Ane Marie Jensen and Samuel Barnhurst met November 29, 1857 and were married the same day. She knew no English and he had never heard any Danish, but with the help of Bishop Petersen, they would each learn Danish and English.
My ancestry is tied to the Church of Jesus Christ of Latter-day Saints. When these people crossed paths with the Church, the course of their lives were changed. No longer could they stay in comfortable ignorance of the Gospel truths they heard. They each felt an obligation to make sacrifices for their faith. Were it not for their sacrifices or faith, my history would be very different than what it is.

He was born in Phildelphia 24 Aug 1827 to Joseph Barnhurst and Pricilla Underhill and married Anna Elizabeth Thompson, moved to St. Louis, left there to come west and married Ane Marie Jensen, they eventually settled in Hatch, Garfield Co., Utah and he is buried there.

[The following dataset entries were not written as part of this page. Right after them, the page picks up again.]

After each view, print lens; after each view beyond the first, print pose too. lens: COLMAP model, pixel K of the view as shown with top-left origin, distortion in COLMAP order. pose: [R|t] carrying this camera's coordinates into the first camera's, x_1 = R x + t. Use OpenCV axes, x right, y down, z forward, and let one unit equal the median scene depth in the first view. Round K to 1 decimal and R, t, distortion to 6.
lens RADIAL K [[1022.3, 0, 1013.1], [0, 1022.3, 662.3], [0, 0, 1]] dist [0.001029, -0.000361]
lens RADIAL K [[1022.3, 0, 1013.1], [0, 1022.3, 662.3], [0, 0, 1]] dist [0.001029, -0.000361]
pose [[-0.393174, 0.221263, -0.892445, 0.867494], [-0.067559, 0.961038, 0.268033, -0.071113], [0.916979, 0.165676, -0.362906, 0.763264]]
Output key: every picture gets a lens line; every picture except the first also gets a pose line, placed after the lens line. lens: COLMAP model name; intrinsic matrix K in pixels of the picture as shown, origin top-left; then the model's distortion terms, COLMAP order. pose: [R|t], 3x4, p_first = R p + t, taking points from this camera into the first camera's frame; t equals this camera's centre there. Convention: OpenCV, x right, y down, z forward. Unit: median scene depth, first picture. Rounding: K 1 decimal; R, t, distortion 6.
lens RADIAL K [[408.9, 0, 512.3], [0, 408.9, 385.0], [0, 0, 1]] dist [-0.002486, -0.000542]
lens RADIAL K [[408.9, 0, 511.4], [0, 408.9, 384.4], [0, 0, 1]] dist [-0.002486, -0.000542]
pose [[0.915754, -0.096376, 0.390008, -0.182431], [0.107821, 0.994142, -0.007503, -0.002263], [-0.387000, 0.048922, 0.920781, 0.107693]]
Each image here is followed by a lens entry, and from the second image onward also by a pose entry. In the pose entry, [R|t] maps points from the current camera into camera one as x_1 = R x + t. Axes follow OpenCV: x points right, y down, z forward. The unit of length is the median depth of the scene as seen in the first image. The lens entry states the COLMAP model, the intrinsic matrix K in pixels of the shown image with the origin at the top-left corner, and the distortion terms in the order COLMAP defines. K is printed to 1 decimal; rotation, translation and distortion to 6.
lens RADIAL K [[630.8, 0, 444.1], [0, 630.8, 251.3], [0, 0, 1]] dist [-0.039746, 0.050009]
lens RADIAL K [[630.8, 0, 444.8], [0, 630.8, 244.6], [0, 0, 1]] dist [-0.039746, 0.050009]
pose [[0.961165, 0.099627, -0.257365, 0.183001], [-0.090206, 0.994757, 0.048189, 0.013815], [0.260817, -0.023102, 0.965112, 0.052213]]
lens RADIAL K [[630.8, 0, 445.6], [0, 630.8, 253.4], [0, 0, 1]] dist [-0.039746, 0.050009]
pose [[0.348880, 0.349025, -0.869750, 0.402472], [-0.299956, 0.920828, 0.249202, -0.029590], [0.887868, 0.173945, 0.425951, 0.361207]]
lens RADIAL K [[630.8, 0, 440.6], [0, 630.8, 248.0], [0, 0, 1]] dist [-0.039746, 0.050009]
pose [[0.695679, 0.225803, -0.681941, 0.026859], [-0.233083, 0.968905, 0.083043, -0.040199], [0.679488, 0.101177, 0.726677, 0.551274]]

Ref: Letter from LaVell Dean Robinson - 6 May 1993

Samuel was a miller and school teacher. He and Anna Marie Jensen were married in the office of Brigham Young in Salt Lake City, Utah.

Ref: Letter from Dennis Alger - 7 May 1997

Pioneers and Prominent Men of Utah, p. 738

BARNHURST, SAMUEL (Son of Joseph Barnhurst and Priscilla Underhill of England). Born Aug. 24, 1827. Came to Utah Aug. 7, 1857, with company bringing Apostles John Taylor and Erastus Snow and other returning missionaries. (Pioneers and Prominent Men of Utah, p. 738)

Married Anna Marie Jensen Oct. 1857 (daughter of Jens Christian Peterson and Sophia Christensen), who was born Sept. 23, 1833, Denmark and came to Utah Sept. 13, 1857, Christian Christiansen handcart company, traveling part of time with Johnston's invading army.

Their children: Anna Mary B. Nov. 18, 1858, m. John Z. Alger April 6, 1877; Mary Anna b. Nov. 18, 1858, m. Niels Ivor P. Clove; Samuel James b. Nov. 1860, m. Laura Ann Hatch Jan. 21, 1886; Priscilla Sophia b. May 6, 1863, m. William R. Riggs Jan. 17, 1886; Jens Christensen b. Aug. 18, 1865, m. Hulda E. Sandin; Julia Anna Marie b. April 15, m. A. W. Huntington; Joseph Erastus b. May 8, m. Lillie Dale Adams.

Samuel also married Elizabeth Bauer, but there are no known children from this marriage.

In Utah, Samuel was a school teacher and a miller. His family was asked to help settle Circleville, Utah during the Black hawk War and was later told to leave because of the danger. From there they moved to Cedar City, Utah and from there to Hatch, Utah, where Samuel soon died and is buried.